• [EXTRACTED RECORDS]
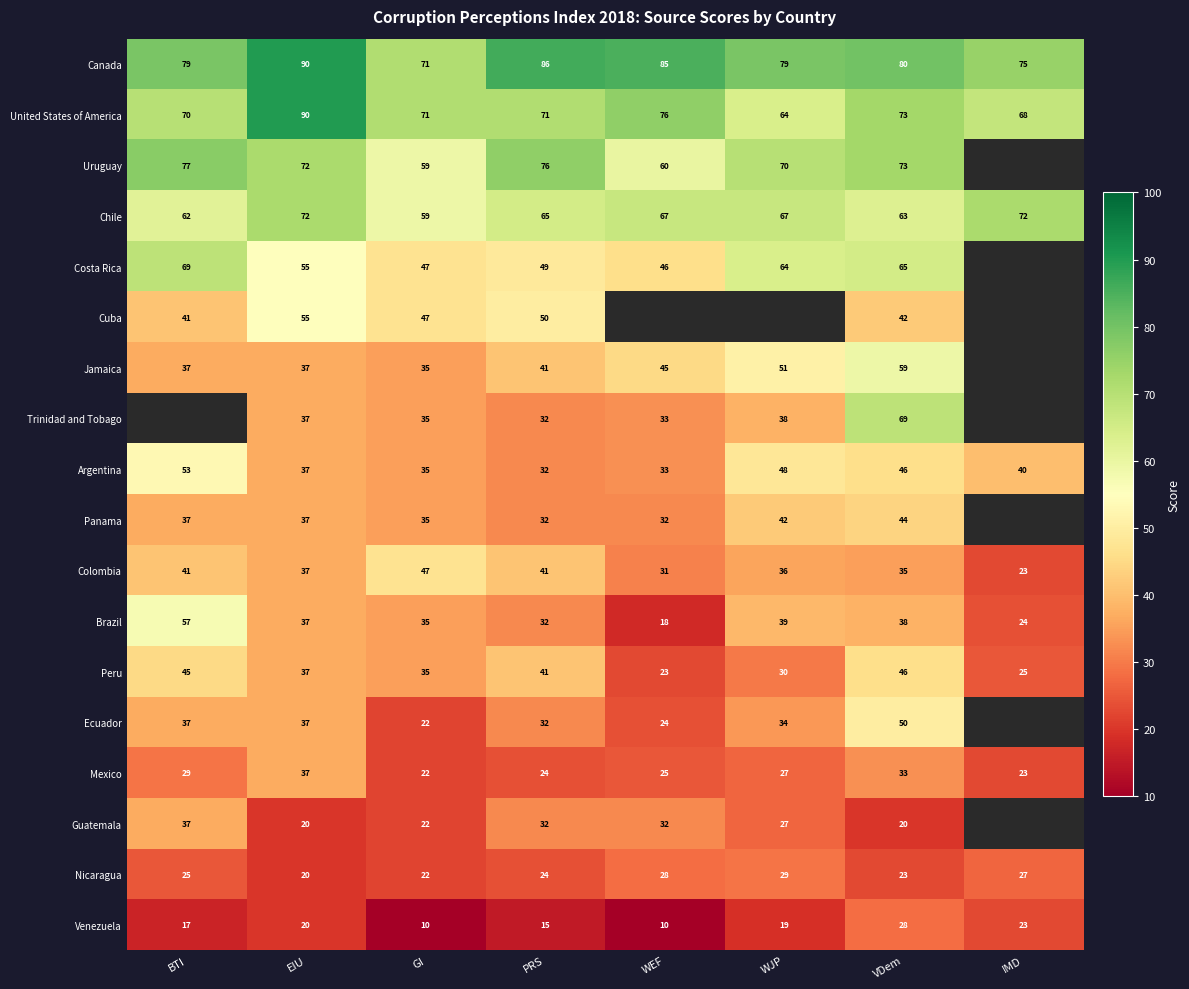

Is it true that Uruguay equals 115 at VDem?

False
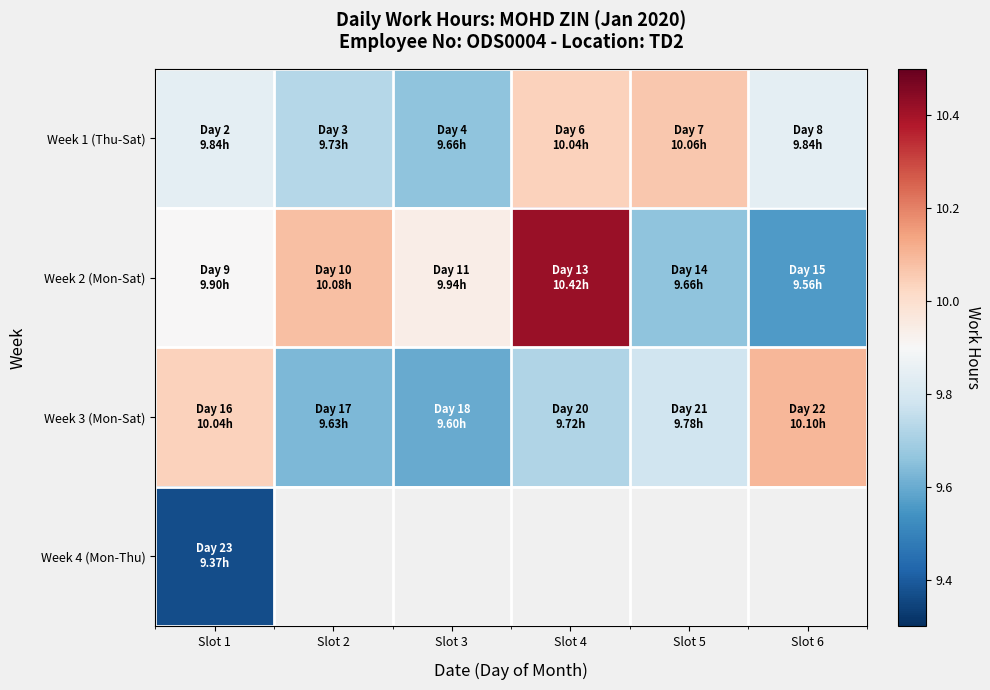

The Week 2 (Mon-Sat) series shows 9.9 at Slot 1. True or false?

True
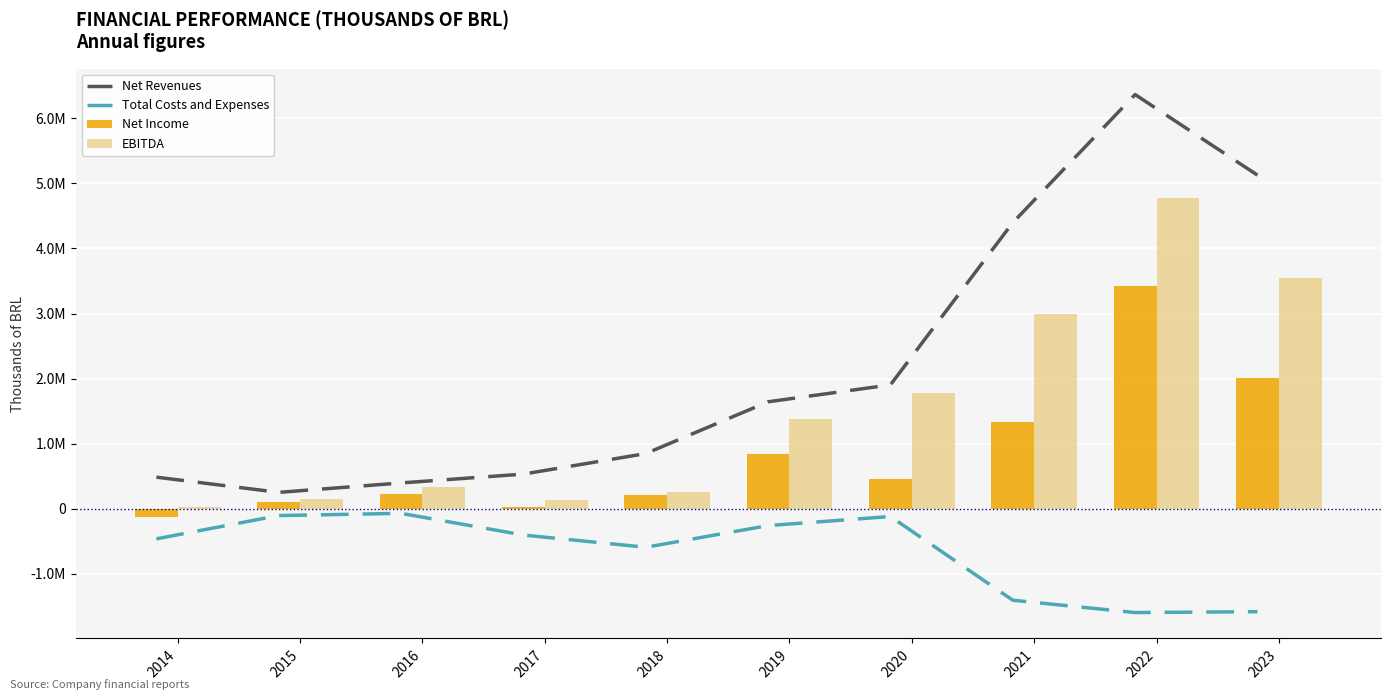

What is the difference between the EBITDA values at 2019 and 2016?

1058561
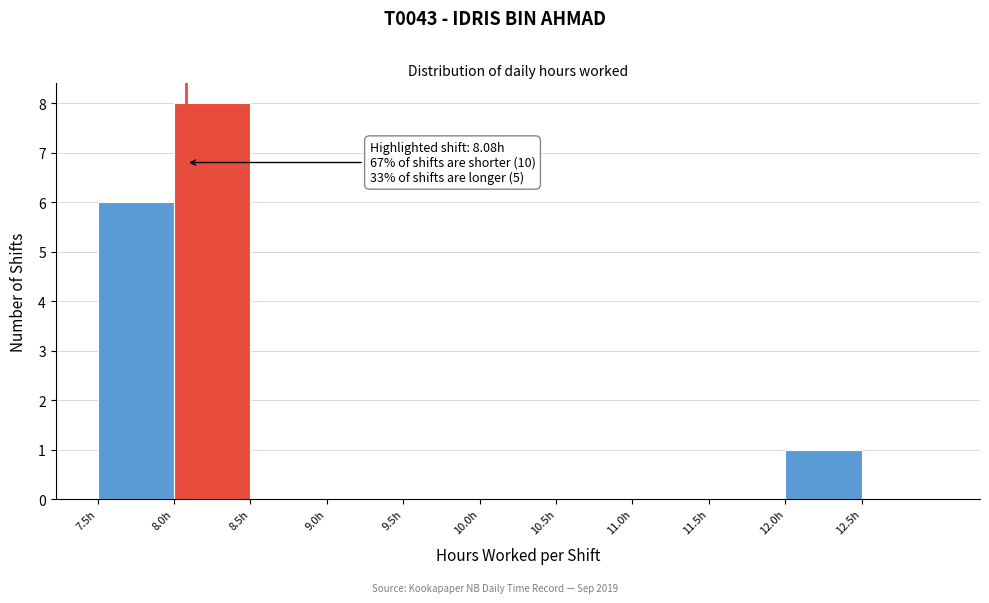

Over which range of the x-axis is the bar tallest?

8.0 to 8.5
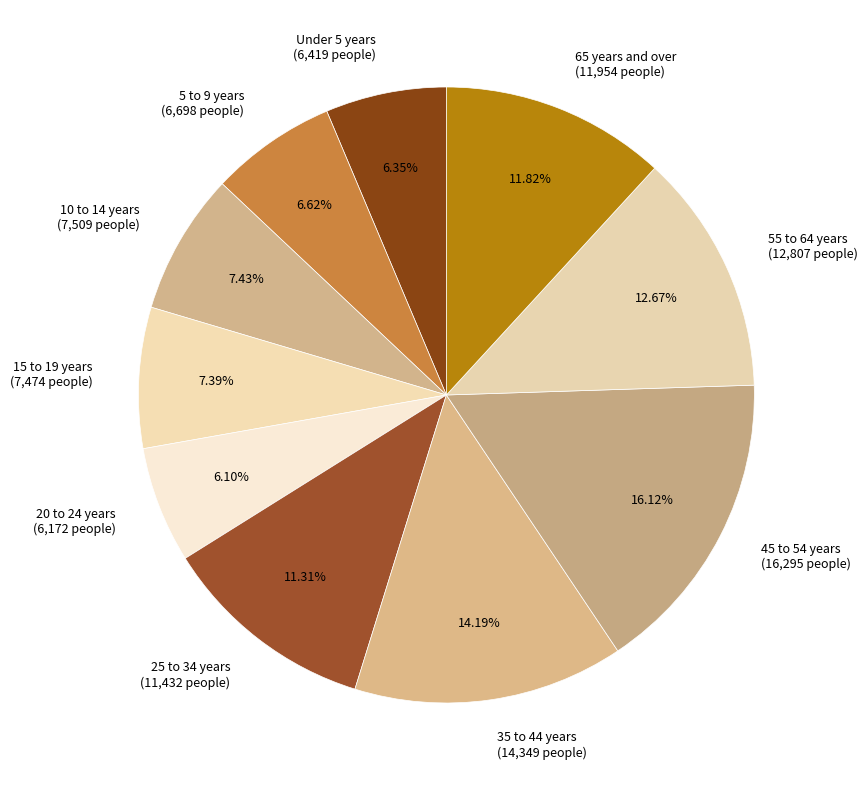

The Under 5 years slice represents 6% of the pie. True or false?

True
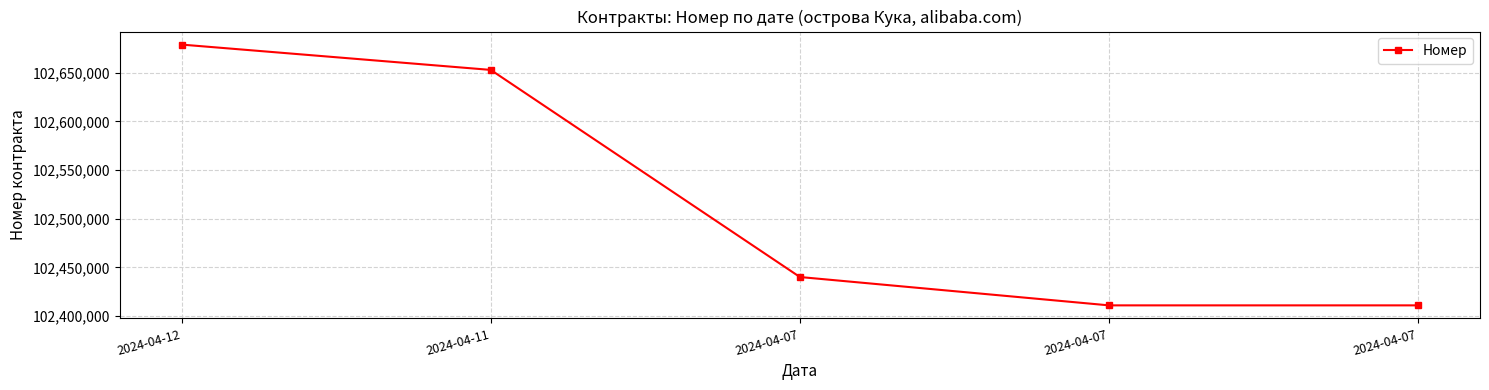

Reading right to left, what are all the values shown in this chart?

2024-04-07=102410912	2024-04-07=102410913	2024-04-07=102440061	2024-04-11=102653018	2024-04-12=102679058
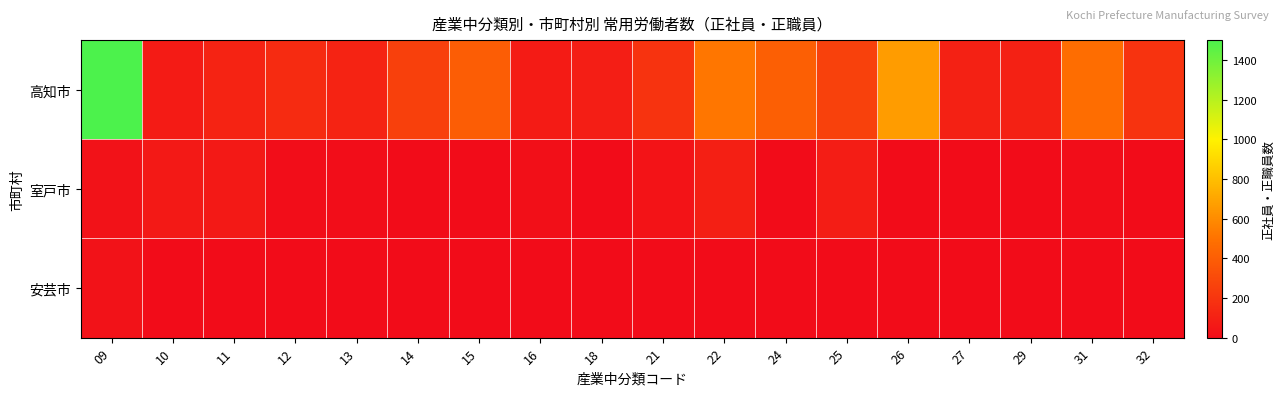

Which series has the largest total across all categories?

高知市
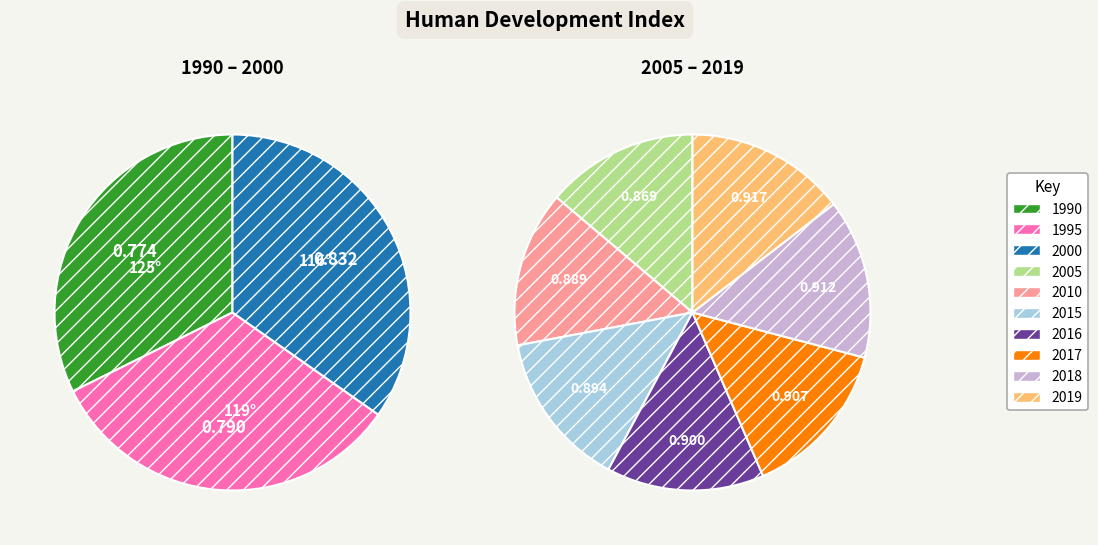

Do 1995 and 2005 together represent more than half of the pie?

No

• [WHAT IS REQUIRED] Copy out every line in the material above that contains the string "series". Case counts.

• [ANSWER TO THE PROBLEM]
The Week 2 (Mon-Sat) series shows 9.9 at Slot 1. True or false?
Which series has the largest total across all categories?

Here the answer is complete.